**WHAT THE TASK REQUIRES:**
Collect every line of the material that contains the word "bezoekers", matching case exactly.

**TASK INPUT:**

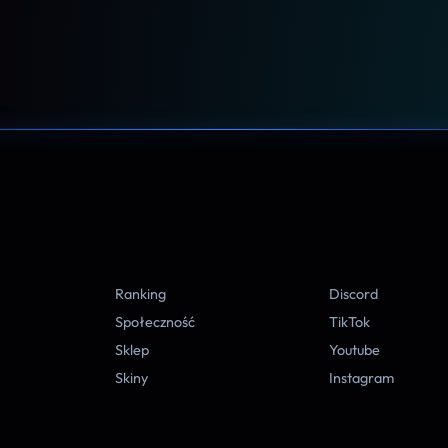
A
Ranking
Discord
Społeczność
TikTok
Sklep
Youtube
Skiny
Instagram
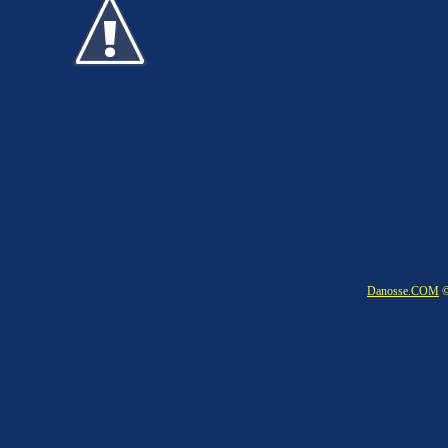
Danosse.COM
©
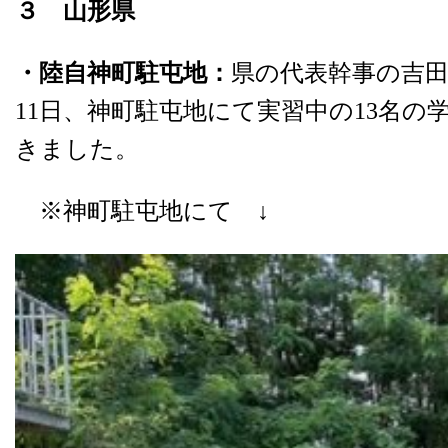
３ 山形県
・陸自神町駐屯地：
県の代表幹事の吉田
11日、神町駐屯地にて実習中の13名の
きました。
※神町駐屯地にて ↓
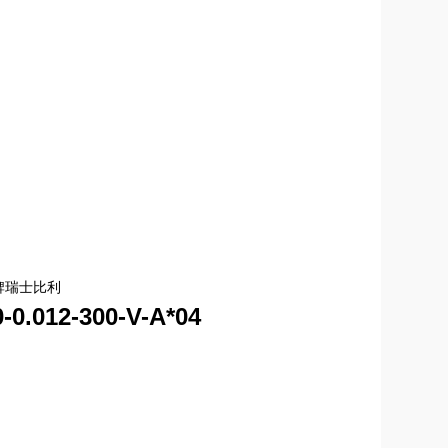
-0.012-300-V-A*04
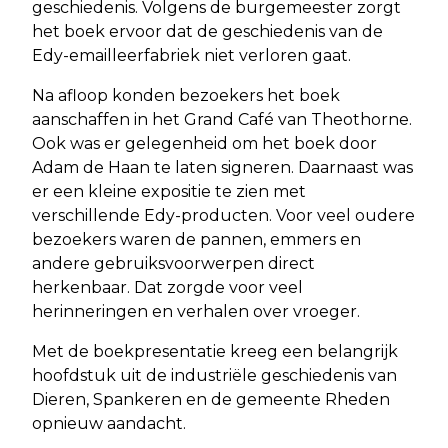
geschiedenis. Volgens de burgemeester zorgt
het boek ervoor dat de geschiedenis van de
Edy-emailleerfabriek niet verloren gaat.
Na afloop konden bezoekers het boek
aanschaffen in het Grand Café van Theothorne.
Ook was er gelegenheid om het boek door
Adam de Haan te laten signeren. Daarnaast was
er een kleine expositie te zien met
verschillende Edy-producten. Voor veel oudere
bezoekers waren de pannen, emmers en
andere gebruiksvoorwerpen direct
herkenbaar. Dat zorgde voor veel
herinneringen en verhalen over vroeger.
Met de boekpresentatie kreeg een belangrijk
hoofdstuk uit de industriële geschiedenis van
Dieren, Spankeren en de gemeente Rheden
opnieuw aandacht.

**SOLVED PROBLEM:**
Na afloop konden bezoekers het boek
bezoekers waren de pannen, emmers en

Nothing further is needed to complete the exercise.